### DESCRIPTION OF THE TASK:
Retype, word for word, every line from the one holding "left hip: (312, 373)" through the one holding "right knee: (385, 402)" in the entries below, both included, and only those lines.

*** Opening of GIVEN RECORDS ***

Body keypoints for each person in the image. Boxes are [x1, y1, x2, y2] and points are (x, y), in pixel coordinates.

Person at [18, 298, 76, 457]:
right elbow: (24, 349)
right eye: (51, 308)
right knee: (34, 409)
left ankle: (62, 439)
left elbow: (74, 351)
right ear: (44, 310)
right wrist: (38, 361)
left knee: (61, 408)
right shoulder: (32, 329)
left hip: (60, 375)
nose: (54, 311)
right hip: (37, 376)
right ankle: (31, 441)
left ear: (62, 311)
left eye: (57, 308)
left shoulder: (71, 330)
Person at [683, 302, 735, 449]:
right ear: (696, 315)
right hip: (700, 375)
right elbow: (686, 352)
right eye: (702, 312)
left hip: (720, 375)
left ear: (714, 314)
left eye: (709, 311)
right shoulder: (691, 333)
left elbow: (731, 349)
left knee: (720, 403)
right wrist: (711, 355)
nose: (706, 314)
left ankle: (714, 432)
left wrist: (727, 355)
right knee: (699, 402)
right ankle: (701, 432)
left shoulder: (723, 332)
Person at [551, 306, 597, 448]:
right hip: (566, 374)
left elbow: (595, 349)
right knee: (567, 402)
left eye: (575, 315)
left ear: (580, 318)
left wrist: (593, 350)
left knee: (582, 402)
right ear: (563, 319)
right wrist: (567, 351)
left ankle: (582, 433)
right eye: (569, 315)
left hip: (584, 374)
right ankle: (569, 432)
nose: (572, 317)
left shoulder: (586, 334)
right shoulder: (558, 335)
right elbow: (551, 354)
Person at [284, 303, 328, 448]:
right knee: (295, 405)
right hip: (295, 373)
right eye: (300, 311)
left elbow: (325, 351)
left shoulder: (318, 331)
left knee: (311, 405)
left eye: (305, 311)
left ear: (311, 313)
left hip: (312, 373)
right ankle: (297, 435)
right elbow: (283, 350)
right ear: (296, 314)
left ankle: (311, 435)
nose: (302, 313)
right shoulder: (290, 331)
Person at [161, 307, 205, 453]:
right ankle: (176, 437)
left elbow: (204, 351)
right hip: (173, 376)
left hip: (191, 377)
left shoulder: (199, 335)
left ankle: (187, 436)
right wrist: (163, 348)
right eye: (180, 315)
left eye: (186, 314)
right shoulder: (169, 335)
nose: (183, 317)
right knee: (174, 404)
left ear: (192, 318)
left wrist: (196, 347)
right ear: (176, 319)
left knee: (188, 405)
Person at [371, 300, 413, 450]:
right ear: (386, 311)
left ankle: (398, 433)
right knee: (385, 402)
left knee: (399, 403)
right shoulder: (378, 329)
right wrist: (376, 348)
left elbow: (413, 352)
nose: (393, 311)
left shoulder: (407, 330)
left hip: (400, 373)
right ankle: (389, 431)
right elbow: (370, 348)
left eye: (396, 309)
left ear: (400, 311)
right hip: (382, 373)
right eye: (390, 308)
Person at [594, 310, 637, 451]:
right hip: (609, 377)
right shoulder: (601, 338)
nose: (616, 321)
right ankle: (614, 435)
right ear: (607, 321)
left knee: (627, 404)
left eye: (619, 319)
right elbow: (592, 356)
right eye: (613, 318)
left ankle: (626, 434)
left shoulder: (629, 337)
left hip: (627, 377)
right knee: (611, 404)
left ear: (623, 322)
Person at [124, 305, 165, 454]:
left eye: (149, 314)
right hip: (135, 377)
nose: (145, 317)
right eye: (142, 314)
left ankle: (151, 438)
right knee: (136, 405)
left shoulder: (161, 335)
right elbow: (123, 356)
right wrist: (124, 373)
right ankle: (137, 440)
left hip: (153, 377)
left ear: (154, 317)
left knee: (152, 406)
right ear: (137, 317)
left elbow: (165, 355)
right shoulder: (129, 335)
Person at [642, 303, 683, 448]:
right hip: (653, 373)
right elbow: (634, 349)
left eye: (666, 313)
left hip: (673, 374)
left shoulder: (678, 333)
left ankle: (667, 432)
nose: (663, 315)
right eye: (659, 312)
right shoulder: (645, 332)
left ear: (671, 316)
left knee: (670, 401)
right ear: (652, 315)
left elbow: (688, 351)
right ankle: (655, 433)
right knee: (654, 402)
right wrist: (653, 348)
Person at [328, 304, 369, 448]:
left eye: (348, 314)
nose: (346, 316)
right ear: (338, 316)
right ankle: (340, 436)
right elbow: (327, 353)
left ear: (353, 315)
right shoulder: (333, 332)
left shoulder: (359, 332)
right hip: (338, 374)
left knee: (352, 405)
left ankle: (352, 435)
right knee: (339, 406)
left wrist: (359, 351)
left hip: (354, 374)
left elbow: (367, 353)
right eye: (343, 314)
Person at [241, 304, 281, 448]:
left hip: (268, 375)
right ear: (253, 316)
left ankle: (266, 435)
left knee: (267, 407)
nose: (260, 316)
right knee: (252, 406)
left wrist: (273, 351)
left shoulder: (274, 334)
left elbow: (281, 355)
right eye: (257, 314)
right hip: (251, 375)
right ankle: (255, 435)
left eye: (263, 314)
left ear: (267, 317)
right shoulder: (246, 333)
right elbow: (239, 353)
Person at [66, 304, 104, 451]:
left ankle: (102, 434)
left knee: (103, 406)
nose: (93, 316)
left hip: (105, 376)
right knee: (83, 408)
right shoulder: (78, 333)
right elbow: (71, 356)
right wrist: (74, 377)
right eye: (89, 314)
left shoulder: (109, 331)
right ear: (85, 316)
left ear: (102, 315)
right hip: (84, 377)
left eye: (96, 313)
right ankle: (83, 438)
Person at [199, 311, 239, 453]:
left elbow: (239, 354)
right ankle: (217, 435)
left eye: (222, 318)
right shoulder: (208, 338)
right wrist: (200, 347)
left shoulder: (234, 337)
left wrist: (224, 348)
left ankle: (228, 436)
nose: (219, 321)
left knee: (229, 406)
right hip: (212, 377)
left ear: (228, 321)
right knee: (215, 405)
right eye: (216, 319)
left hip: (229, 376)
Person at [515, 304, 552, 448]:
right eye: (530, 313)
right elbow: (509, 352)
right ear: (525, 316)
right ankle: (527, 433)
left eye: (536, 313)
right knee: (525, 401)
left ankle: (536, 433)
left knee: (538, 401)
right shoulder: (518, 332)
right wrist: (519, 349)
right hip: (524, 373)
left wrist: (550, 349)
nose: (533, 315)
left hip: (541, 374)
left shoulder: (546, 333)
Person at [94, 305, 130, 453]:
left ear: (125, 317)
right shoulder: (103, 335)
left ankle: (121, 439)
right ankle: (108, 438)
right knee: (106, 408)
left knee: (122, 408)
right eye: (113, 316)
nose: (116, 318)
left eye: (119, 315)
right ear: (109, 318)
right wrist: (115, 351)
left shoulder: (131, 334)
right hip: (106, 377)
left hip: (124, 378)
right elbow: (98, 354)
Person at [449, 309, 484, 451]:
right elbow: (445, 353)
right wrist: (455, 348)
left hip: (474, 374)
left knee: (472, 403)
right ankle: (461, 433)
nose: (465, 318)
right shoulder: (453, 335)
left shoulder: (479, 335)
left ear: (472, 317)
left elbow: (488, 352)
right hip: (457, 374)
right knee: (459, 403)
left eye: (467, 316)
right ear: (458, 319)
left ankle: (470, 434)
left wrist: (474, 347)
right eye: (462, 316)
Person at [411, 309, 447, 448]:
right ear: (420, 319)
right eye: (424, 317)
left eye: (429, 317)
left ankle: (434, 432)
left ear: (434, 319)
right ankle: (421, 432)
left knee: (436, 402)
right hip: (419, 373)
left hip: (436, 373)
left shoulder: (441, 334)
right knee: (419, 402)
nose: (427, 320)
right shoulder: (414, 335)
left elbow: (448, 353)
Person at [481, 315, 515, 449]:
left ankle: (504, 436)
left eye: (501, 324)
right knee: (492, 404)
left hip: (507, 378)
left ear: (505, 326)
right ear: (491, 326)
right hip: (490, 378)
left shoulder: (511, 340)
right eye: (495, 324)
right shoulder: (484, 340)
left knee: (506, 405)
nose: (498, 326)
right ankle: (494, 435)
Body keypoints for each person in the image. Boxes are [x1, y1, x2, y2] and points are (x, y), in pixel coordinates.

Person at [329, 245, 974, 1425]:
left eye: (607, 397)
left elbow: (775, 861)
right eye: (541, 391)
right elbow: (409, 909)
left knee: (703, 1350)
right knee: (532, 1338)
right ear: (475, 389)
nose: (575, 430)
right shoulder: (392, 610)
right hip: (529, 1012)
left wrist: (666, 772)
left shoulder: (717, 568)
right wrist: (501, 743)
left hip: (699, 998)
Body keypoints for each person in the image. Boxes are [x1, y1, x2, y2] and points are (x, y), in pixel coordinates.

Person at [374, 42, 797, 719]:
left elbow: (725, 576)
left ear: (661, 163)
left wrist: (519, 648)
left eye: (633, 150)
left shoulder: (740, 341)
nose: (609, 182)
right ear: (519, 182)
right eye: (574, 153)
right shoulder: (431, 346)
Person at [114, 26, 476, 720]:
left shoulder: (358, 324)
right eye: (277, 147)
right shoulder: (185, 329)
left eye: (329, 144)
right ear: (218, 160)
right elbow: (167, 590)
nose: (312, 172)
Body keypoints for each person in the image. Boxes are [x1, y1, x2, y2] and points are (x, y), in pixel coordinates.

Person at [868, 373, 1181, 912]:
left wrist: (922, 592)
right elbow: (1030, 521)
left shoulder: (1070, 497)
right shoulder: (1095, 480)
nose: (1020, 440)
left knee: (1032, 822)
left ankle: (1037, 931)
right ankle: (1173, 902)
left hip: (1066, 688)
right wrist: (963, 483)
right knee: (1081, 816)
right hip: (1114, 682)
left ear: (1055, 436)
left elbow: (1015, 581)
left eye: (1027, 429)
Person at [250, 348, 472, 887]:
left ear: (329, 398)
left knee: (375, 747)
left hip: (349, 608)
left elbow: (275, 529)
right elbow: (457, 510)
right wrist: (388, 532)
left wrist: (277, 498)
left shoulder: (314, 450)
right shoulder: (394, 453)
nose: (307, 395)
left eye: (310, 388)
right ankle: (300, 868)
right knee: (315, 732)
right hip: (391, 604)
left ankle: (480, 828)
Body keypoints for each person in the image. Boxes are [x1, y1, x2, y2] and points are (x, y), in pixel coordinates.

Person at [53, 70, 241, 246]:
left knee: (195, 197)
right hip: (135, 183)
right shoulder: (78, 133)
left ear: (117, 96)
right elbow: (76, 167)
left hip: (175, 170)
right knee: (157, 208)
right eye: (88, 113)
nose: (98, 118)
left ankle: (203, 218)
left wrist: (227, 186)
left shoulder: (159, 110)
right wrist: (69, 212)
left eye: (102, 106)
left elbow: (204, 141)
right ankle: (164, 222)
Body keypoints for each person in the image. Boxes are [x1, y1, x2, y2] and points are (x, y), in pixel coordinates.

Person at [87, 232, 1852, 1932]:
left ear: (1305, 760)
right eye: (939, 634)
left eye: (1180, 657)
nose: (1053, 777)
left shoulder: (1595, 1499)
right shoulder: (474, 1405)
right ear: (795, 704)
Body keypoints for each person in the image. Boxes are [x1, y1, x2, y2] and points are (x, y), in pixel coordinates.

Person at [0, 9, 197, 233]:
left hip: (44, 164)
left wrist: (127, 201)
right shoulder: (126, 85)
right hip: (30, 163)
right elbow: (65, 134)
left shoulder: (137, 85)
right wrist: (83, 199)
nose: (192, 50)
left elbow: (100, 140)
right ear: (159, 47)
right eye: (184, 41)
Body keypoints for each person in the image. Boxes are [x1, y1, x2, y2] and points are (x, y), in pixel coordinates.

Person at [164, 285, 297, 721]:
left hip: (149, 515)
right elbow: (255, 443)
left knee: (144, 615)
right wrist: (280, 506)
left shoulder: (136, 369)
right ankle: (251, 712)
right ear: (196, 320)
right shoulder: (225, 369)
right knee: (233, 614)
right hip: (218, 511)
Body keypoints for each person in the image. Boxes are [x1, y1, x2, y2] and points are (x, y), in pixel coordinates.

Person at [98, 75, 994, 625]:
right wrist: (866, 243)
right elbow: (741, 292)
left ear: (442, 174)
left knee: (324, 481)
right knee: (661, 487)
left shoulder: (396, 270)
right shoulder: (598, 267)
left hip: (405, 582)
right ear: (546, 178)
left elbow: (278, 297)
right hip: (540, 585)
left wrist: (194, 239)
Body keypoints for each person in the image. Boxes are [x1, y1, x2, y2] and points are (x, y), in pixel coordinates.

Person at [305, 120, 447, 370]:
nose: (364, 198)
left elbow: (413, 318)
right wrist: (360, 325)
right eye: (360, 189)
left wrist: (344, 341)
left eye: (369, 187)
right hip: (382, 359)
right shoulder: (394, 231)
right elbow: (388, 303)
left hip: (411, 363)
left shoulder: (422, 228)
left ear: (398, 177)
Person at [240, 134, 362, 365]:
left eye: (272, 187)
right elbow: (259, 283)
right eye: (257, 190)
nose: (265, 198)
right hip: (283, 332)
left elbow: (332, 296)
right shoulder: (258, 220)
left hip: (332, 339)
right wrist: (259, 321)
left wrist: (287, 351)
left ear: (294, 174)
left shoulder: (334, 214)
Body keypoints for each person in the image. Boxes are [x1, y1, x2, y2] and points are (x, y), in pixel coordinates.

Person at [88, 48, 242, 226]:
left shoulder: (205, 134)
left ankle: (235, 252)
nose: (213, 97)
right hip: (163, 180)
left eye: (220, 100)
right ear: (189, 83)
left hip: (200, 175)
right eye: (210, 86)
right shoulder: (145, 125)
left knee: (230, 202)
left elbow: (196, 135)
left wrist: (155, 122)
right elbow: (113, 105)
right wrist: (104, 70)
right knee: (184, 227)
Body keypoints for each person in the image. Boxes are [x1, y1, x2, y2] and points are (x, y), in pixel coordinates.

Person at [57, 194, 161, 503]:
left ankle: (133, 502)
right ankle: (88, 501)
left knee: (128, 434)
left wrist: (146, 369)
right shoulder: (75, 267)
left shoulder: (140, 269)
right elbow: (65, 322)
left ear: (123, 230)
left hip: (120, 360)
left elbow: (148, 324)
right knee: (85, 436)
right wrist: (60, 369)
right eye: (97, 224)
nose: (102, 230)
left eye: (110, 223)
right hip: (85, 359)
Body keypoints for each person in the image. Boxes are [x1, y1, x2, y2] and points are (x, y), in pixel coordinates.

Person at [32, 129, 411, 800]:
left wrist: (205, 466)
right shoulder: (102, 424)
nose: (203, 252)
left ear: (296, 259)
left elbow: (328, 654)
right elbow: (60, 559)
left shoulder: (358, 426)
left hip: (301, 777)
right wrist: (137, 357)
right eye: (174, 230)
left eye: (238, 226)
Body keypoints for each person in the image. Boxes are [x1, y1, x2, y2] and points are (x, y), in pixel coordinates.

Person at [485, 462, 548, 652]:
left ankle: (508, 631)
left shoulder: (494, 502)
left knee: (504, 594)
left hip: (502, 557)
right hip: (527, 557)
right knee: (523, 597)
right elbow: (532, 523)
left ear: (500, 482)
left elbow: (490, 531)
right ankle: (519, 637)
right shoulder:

*** Close of GIVEN RECORDS ***

### YOUR SOLUTION:
left hip: (312, 373)
right ankle: (297, 435)
right elbow: (283, 350)
right ear: (296, 314)
left ankle: (311, 435)
nose: (302, 313)
right shoulder: (290, 331)
Person at [161, 307, 205, 453]:
right ankle: (176, 437)
left elbow: (204, 351)
right hip: (173, 376)
left hip: (191, 377)
left shoulder: (199, 335)
left ankle: (187, 436)
right wrist: (163, 348)
right eye: (180, 315)
left eye: (186, 314)
right shoulder: (169, 335)
nose: (183, 317)
right knee: (174, 404)
left ear: (192, 318)
left wrist: (196, 347)
right ear: (176, 319)
left knee: (188, 405)
Person at [371, 300, 413, 450]:
right ear: (386, 311)
left ankle: (398, 433)
right knee: (385, 402)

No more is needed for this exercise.